Freiberuflich unterliegt die Bezahlung der Hebammengebührenordnung, die in vielen Punkten tatsächlich nicht wirklich angemessen ist. Anders als andere Freiberufler können Hebammen ihre Preise nicht selbst gestalten. So wird man wahrscheinlich für seine Yoga-Stunde in der Freizeit immer deutlich mehr bezahlen, als eine Hebamme für eine Stunde Geburtsvorbereitung von der Kasse erstattet bekommt. Was den Kassensatz zusätzlich deutlich senkt, sind die hohen Lohnnebenkosten wie die Haftpflichtversicherung. Aber auch QM-Auflagen oder die Fortbildungspflicht kosten Geld. Je weniger man freiberuflich dann später arbeitet, umso teurer wird der Spaß. Hebammenpraxen und Geburtshäuser müssen meist über die Hebammenarbeit hinaus gut ausgelastet sein, etwa mit anderen Kursangeboten, damit sich das Gesamtkonstrukt rechnet.

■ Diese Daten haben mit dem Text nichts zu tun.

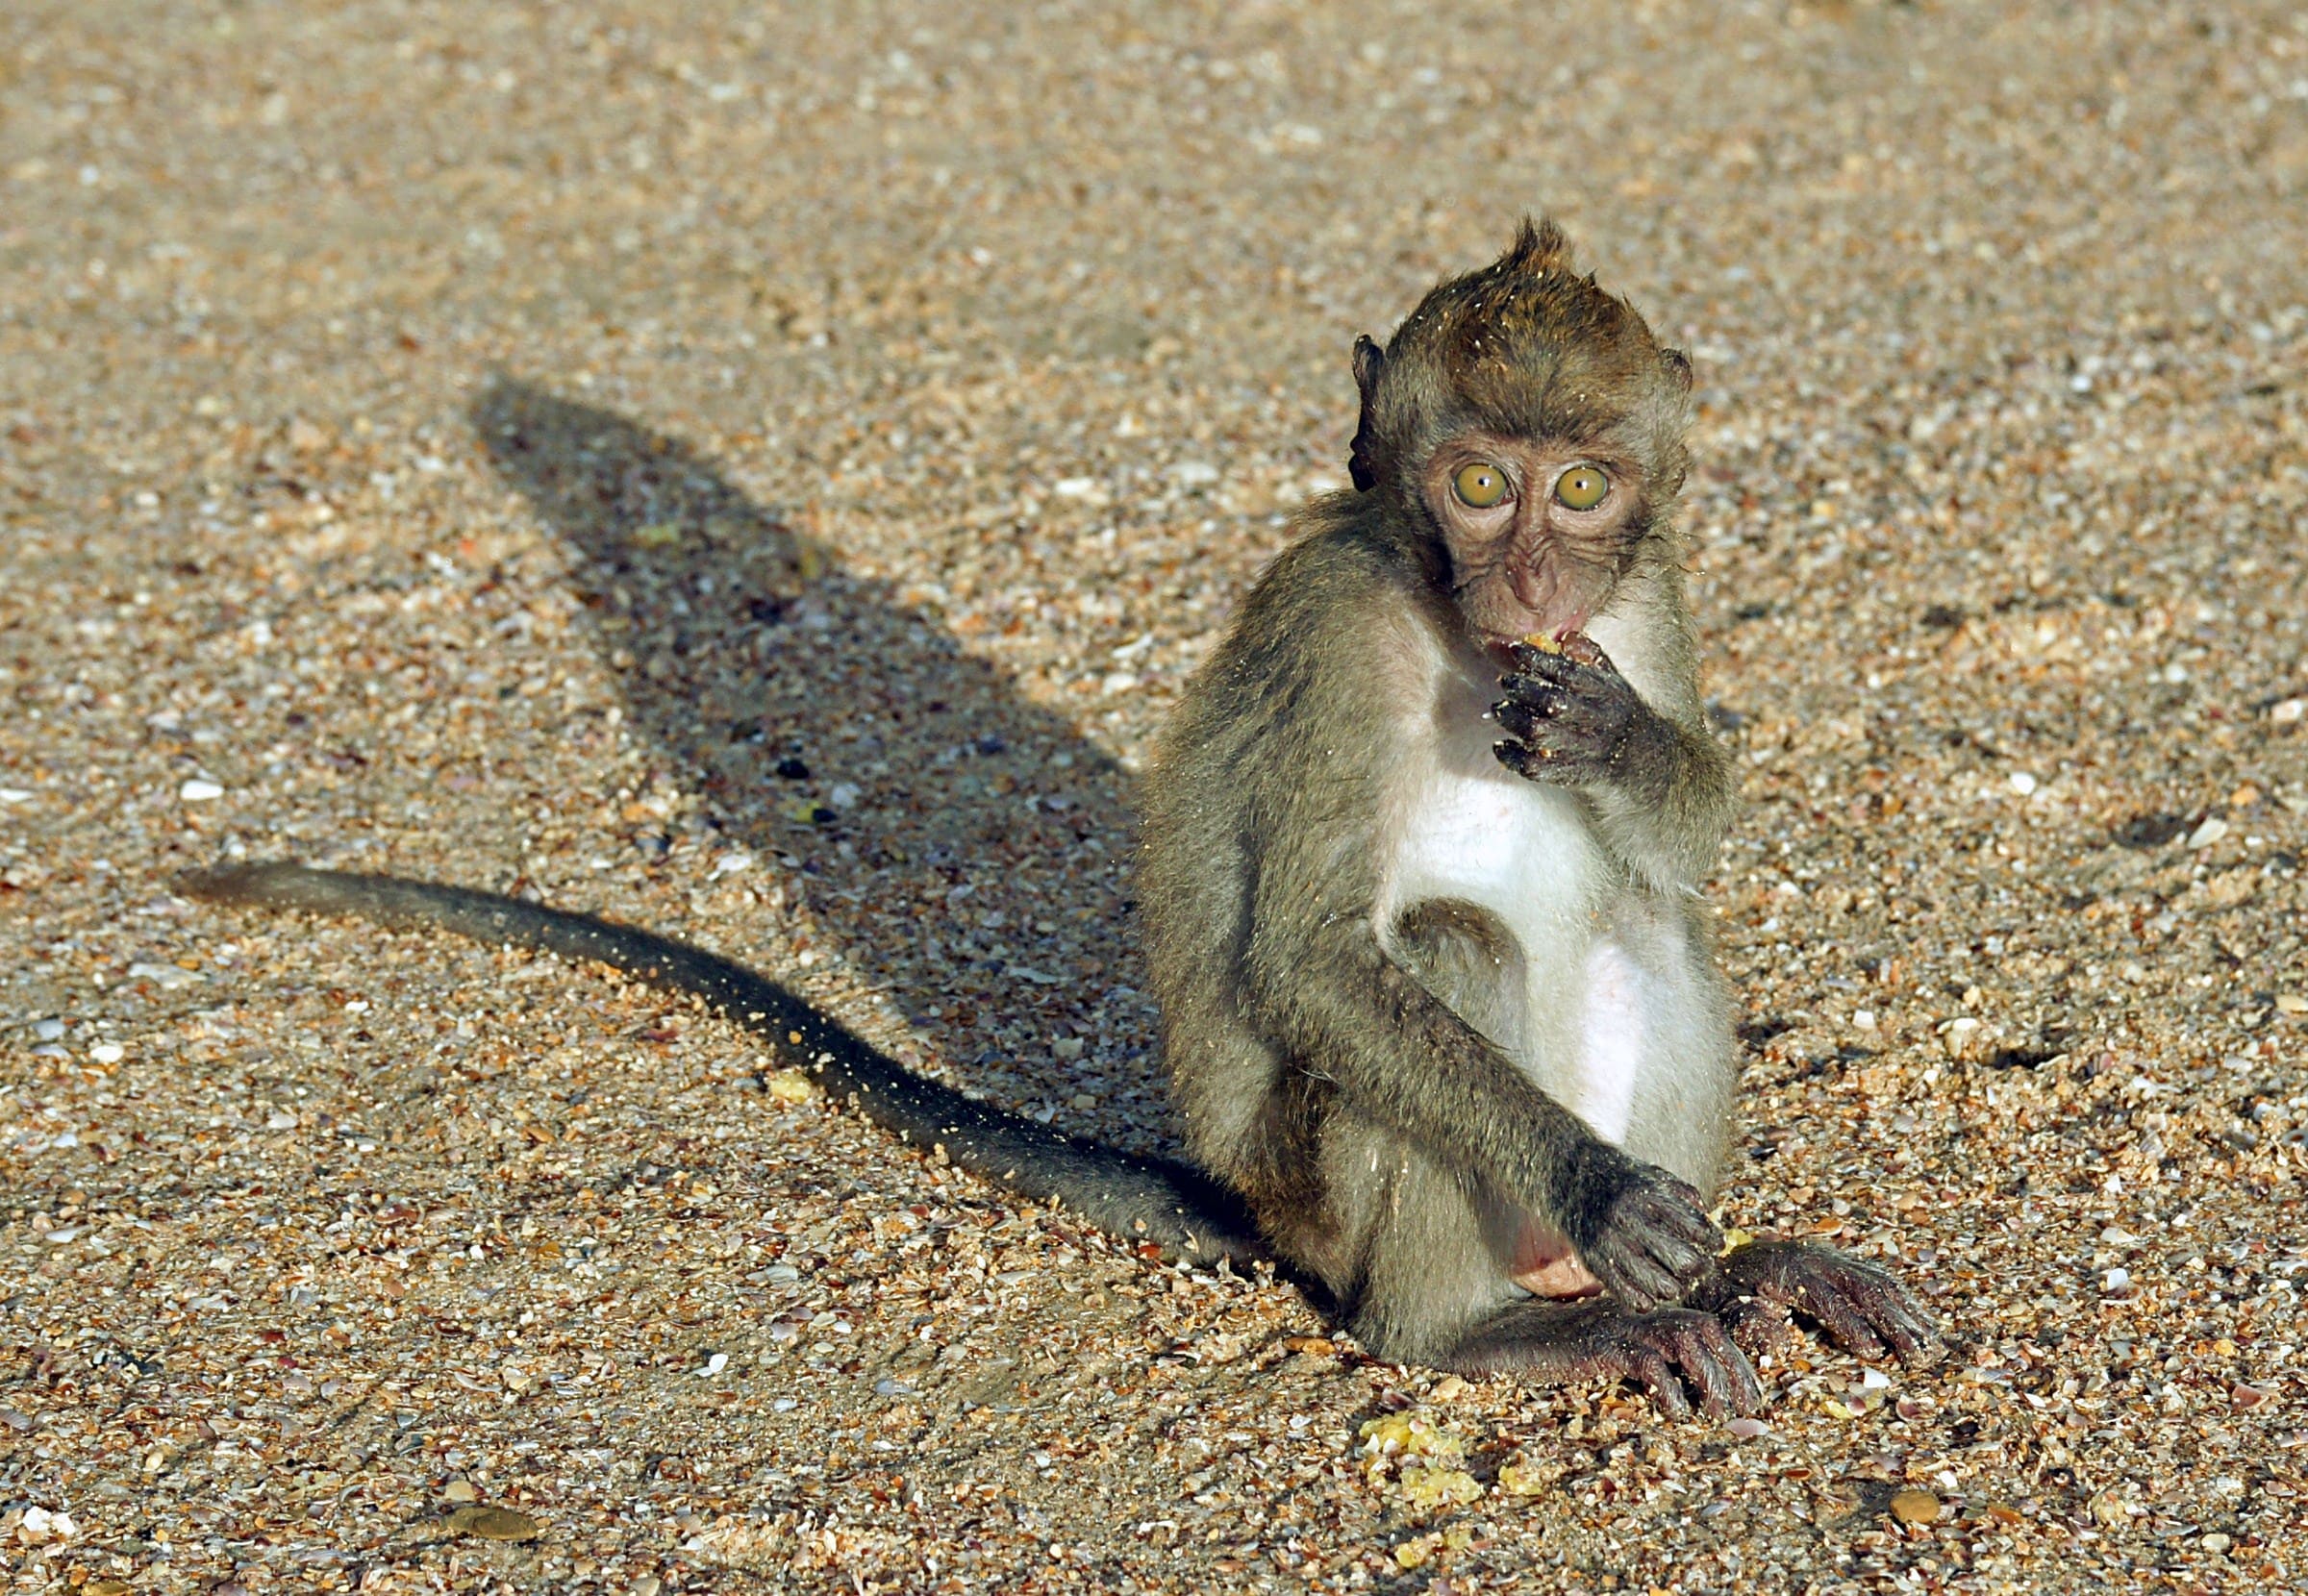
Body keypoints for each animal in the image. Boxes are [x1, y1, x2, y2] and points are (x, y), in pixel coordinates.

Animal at [180, 219, 1937, 1418]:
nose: (1526, 579)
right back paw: (1498, 1327)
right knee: (1443, 951)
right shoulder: (1336, 635)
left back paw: (1747, 1266)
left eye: (1577, 488)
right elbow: (1308, 959)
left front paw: (1613, 736)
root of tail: (1263, 1215)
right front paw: (1601, 1189)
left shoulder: (1643, 595)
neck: (1457, 629)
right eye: (1478, 486)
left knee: (1654, 922)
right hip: (1326, 1203)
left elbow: (1687, 836)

Hebammen haben vielfältige Möglichkeiten, ihren Beruf freiberuflich oder angestellt oder als Kombination dessen auszuüben. Aber finanziell gibt es sicherlich „atrraktivere“ Berufe. Gerade am Anfang des Berufslebens fühlt man sich oft noch von der Dankbarkeit der Eltern „bezahlt“. Aber natürlich müssen auch Hebammen ihre laufenden Lebenshaltungskosten mit ihrer Arbeit zahlen können. Gerade wer einen Berufswechsel plant, sollte auch diesen Aspekt mit in seine Überlegungen fließen lassen. Auch wenn Tarife und Gebührenordnungen immer wieder neu verhandelt werden, sind die Anpassungen doch meist eher klein.

Und trotz der hier aufgeführten nicht immer nur rosigen Hebammenrealität, würde ich auch heute diesen Beruf sofort wieder ergreifen. Längst weiß ich, dass ich mit Christian einen „Hebammenmann“ an meiner Seite habe, der den Beruf genauso schätzt und mich deshalb zu allen möglichen und unmöglichen Zeiten unterstützt. Denn Familie und Freunde tragen das Hebammesein immer ein Stück weit mit.